Please find every line in the entries below that contains the string "scroll", and copy it.

** Opening Data for this exercise block **

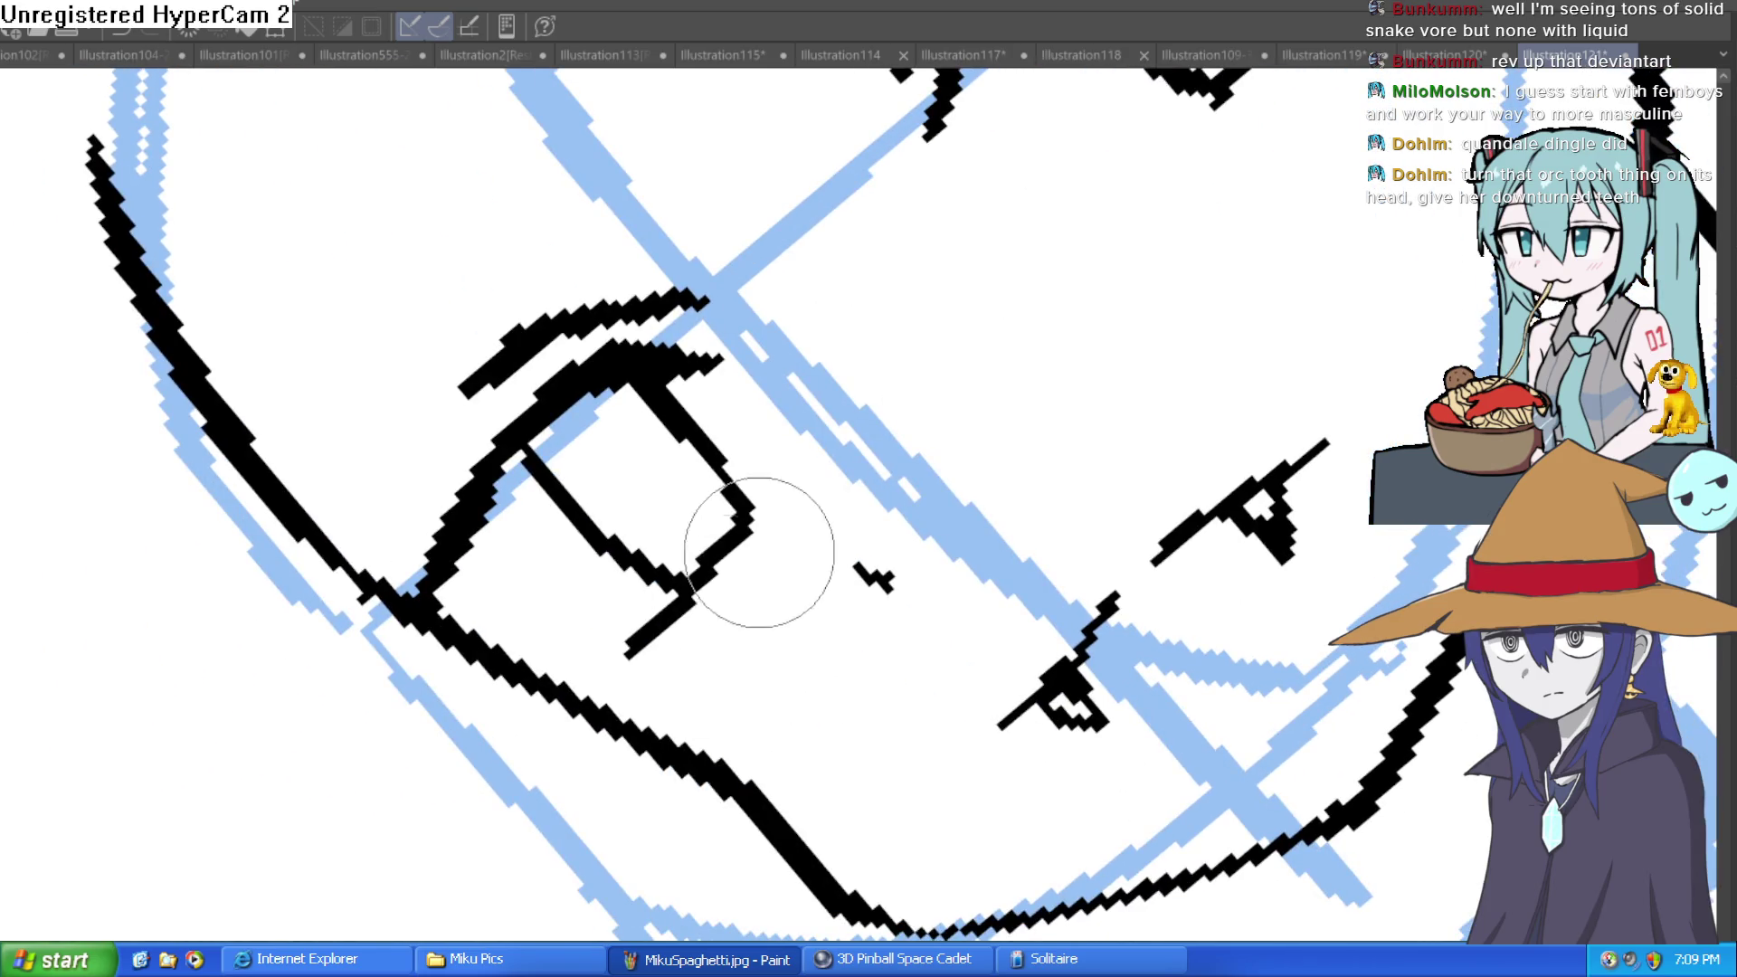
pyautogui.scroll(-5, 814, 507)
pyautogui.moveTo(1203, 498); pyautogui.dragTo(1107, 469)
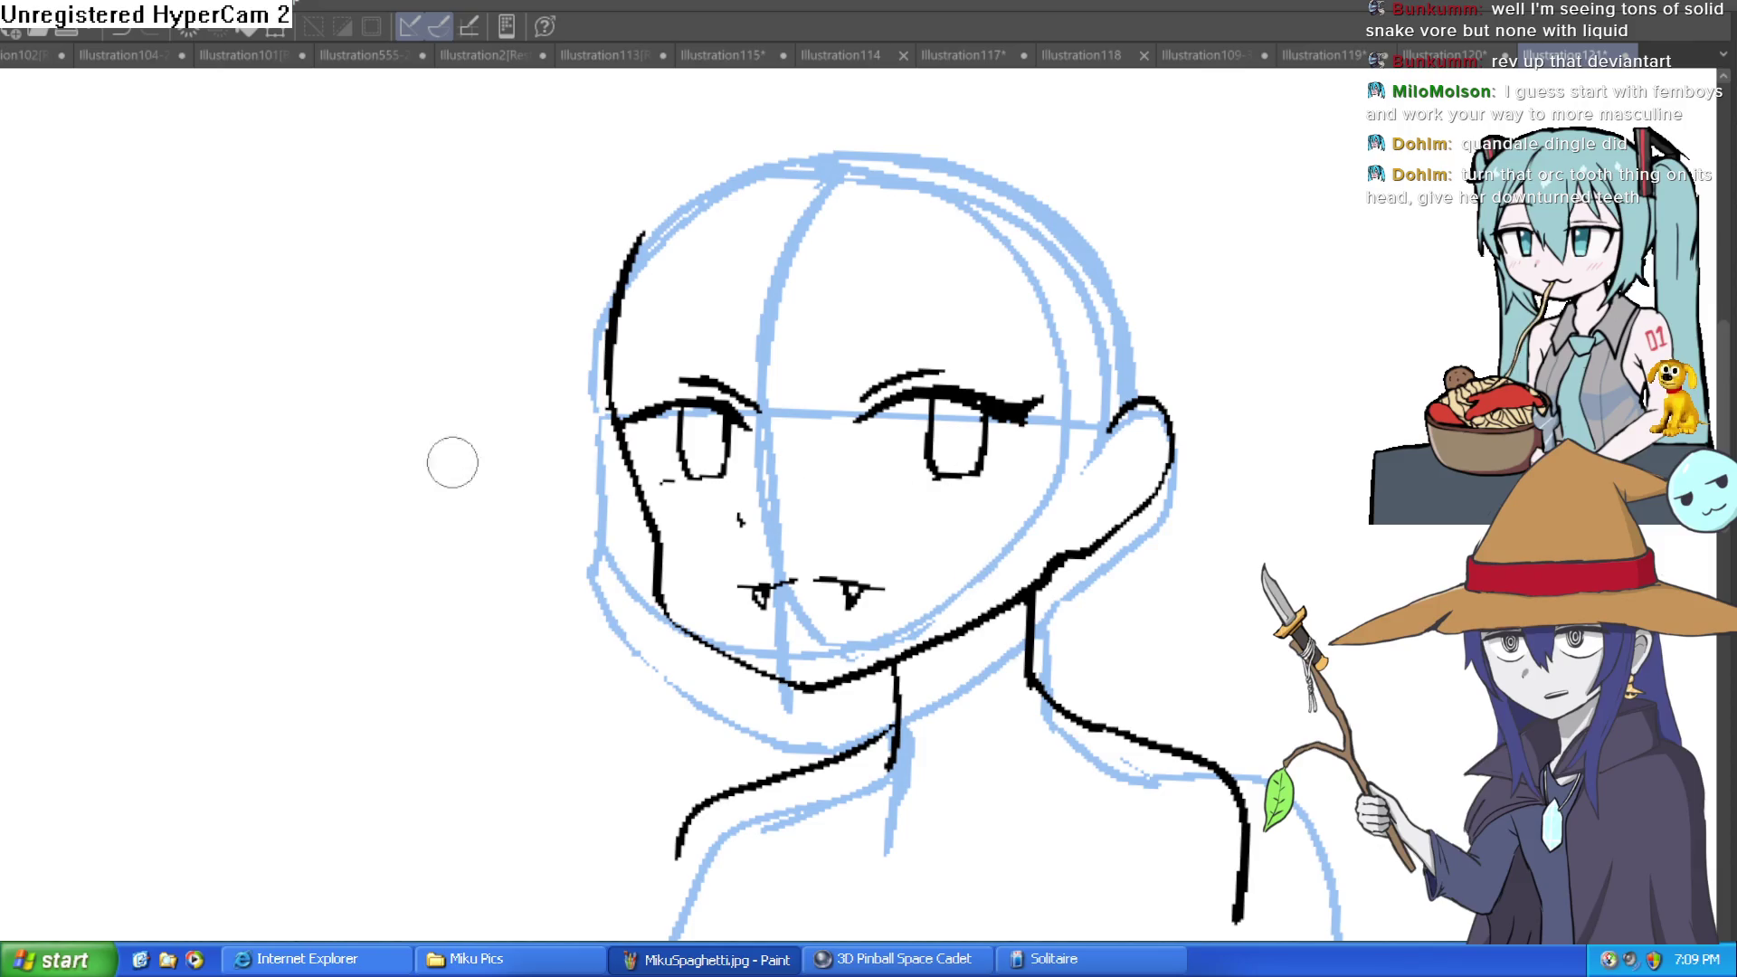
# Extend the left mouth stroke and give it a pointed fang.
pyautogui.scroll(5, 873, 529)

** Closing Data for this exercise block **
** Opening Data for this exercise block **

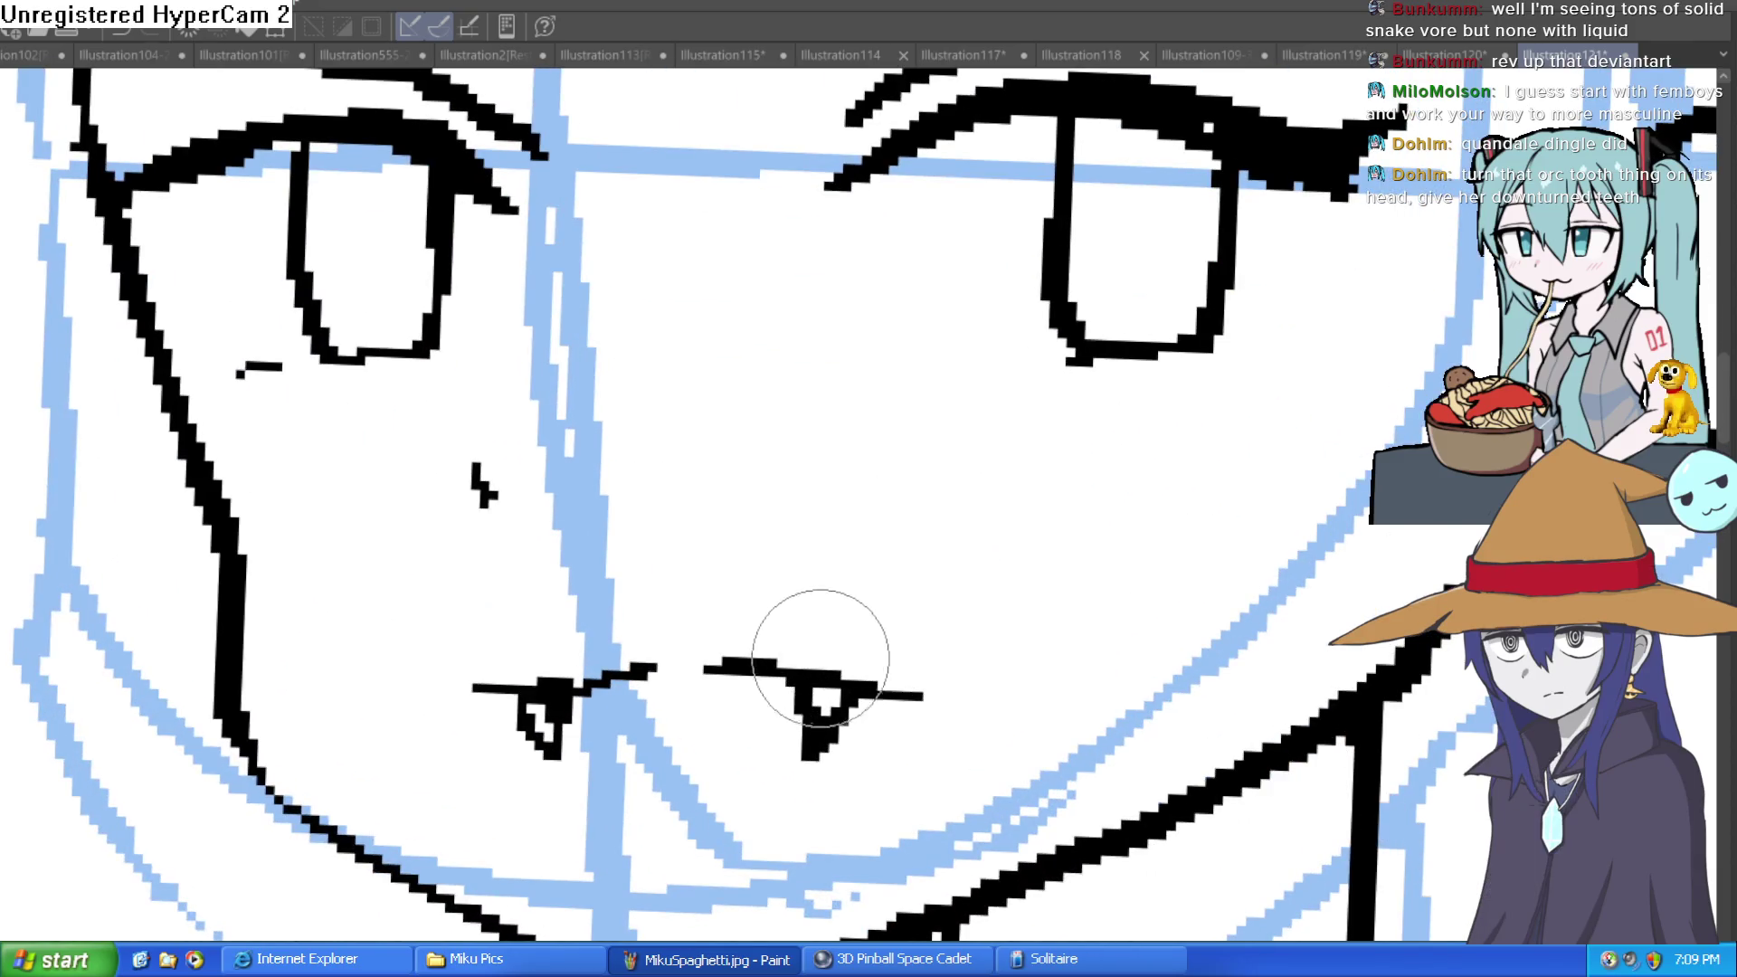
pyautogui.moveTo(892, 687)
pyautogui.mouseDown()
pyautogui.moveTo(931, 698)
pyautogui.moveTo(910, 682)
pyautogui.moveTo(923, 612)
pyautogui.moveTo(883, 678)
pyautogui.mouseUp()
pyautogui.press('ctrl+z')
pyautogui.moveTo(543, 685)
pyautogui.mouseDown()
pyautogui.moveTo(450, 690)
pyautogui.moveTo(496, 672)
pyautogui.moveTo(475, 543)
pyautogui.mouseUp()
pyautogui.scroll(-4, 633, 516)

** Closing Data for this exercise block **
** Opening Data for this exercise block **

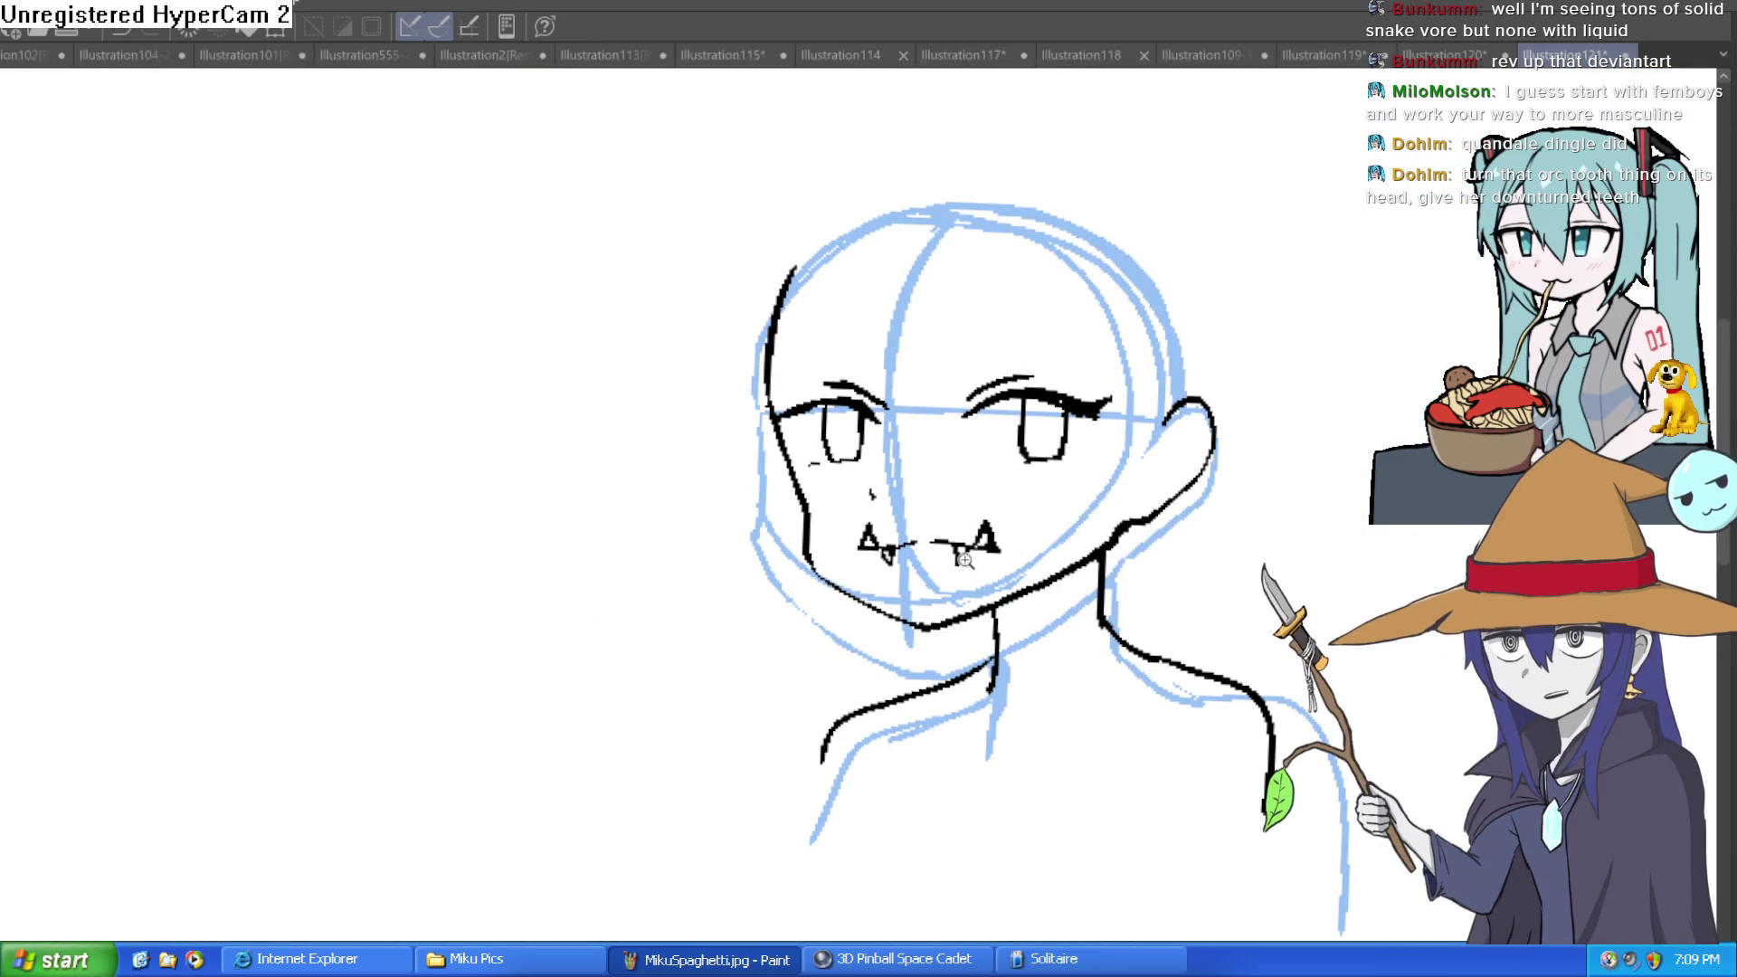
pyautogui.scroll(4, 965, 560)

** Closing Data for this exercise block **

=== Result for this task ===
pyautogui.scroll(-5, 814, 507)
pyautogui.scroll(5, 873, 529)
pyautogui.scroll(-4, 633, 516)
pyautogui.scroll(4, 965, 560)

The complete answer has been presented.